PROBLEM TO SOLVE: Copied exactly and without pictures, the lines from the beginning of the entries through the one that holds "1990 World Rowing Championships." should form the entire reply.

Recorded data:
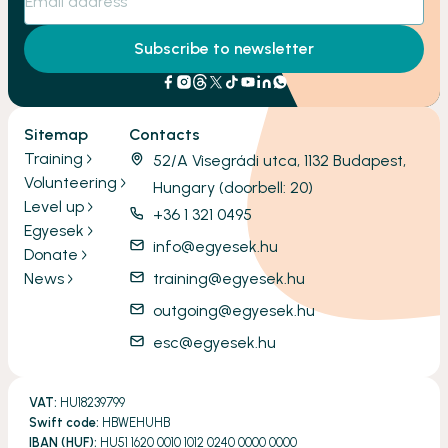
Subscribe to newsletter
Sitemap
Contacts
Training
52/A Visegrádi utca, 1132 Budapest,
Volunteering
Hungary (doorbell: 20)
Level up
+36 1 321 0495
Egyesek
info@egyesek.hu
Donate
News
training@egyesek.hu
outgoing@egyesek.hu
esc@egyesek.hu
VAT:
HU18239799
Swift code:
HBWEHUHB
IBAN (HUF):
HU51 1620 0010 1012 0240 0000 0000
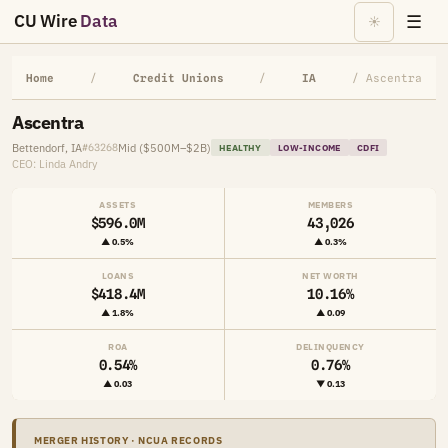
CU Wire
Data
☰
☀
Home
/
Credit Unions
/
IA
/ Ascentra
Ascentra
Bettendorf, IA
Mid ($500M–$2B)
#63268
HEALTHY
LOW-INCOME
CDFI
CEO: Linda Andry
ASSETS
MEMBERS
$596.0M
43,026
▲ 0.5%
▲ 0.3%
LOANS
NET WORTH
$418.4M
10.16%
▲ 1.8%
▲ 0.09
ROA
DELINQUENCY
0.54%
0.76%
▲ 0.03
▼ 0.13
MERGER HISTORY · NCUA RECORDS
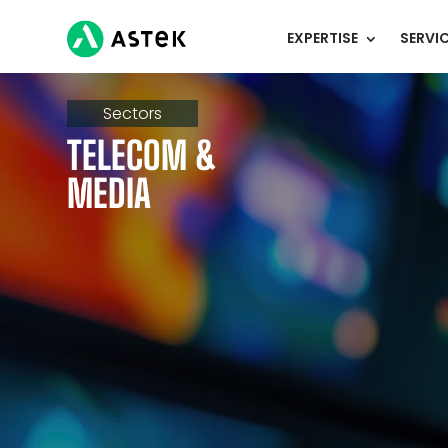
EXPERTISE
SERVI
Sectors
TELECOM &
MEDIA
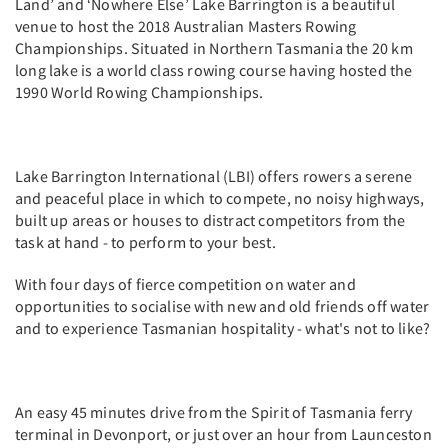
Land’ and ‘Nowhere Else’ Lake Barrington is a beautiful
venue to host the 2018 Australian Masters Rowing
Championships. Situated in Northern Tasmania the 20 km
long lake is a world class rowing course having hosted the
1990 World Rowing Championships.
Lake Barrington International (LBI) offers rowers a serene
and peaceful place in which to compete, no noisy highways,
built up areas or houses to distract competitors from the
task at hand - to perform to your best.
With four days of fierce competition on water and
opportunities to socialise with new and old friends off water
and to experience Tasmanian hospitality - what's not to like?
An easy 45 minutes drive from the Spirit of Tasmania ferry
terminal in Devonport, or just over an hour from Launceston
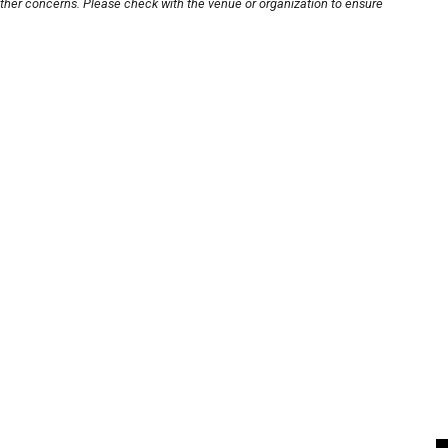
other concerns. Please check with the venue or organization to ensure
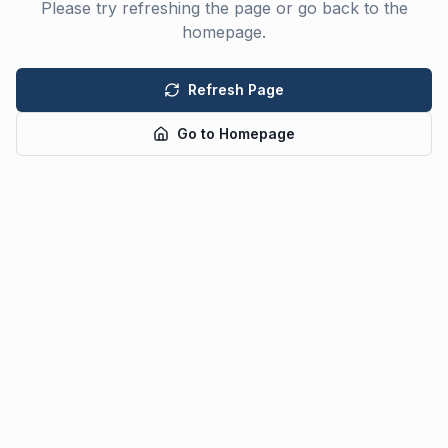
Please try refreshing the page or go back to the
homepage.
Refresh Page
Go to Homepage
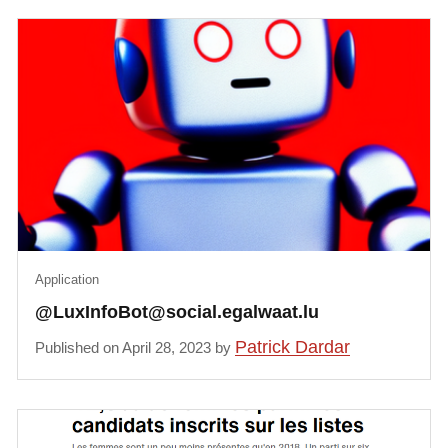
Application
@LuxInfoBot@social.egalwaat.lu
Patrick Dardar
Published on April 28, 2023 by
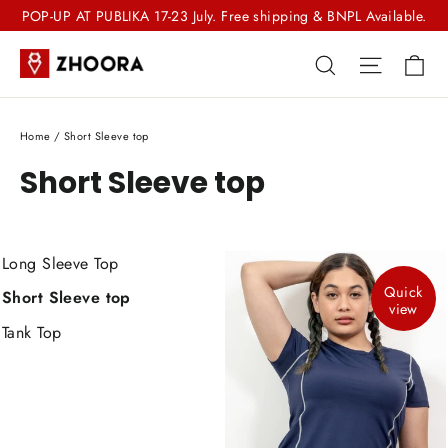
Skip
POP-UP AT PUBLIKA 17-23 July. Free shipping & BNPL Available.
to
Ca
Search
Site nav
content
Home
/
Short Sleeve top
Short Sleeve top
Long Sleeve Top
Quick
Short Sleeve top
view
Tank Top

RESULT FOR THIS EXERCISE:
Subscribe to newsletter
Sitemap
Contacts
Training
52/A Visegrádi utca, 1132 Budapest,
Volunteering
Hungary (doorbell: 20)
Level up
+36 1 321 0495
Egyesek
info@egyesek.hu
Donate
News
training@egyesek.hu
outgoing@egyesek.hu
esc@egyesek.hu
VAT:
HU18239799
Swift code:
HBWEHUHB
IBAN (HUF):
HU51 1620 0010 1012 0240 0000 0000
CU Wire
Data
☰
☀
Home
/
Credit Unions
/
IA
/ Ascentra
Ascentra
Bettendorf, IA
Mid ($500M–$2B)
#63268
HEALTHY
LOW-INCOME
CDFI
CEO: Linda Andry
ASSETS
MEMBERS
$596.0M
43,026
▲ 0.5%
▲ 0.3%
LOANS
NET WORTH
$418.4M
10.16%
▲ 1.8%
▲ 0.09
ROA
DELINQUENCY
0.54%
0.76%
▲ 0.03
▼ 0.13
MERGER HISTORY · NCUA RECORDS
EXPERTISE
SERVI
Sectors
TELECOM &
MEDIA
Land’ and ‘Nowhere Else’ Lake Barrington is a beautiful
venue to host the 2018 Australian Masters Rowing
Championships. Situated in Northern Tasmania the 20 km
long lake is a world class rowing course having hosted the
1990 World Rowing Championships.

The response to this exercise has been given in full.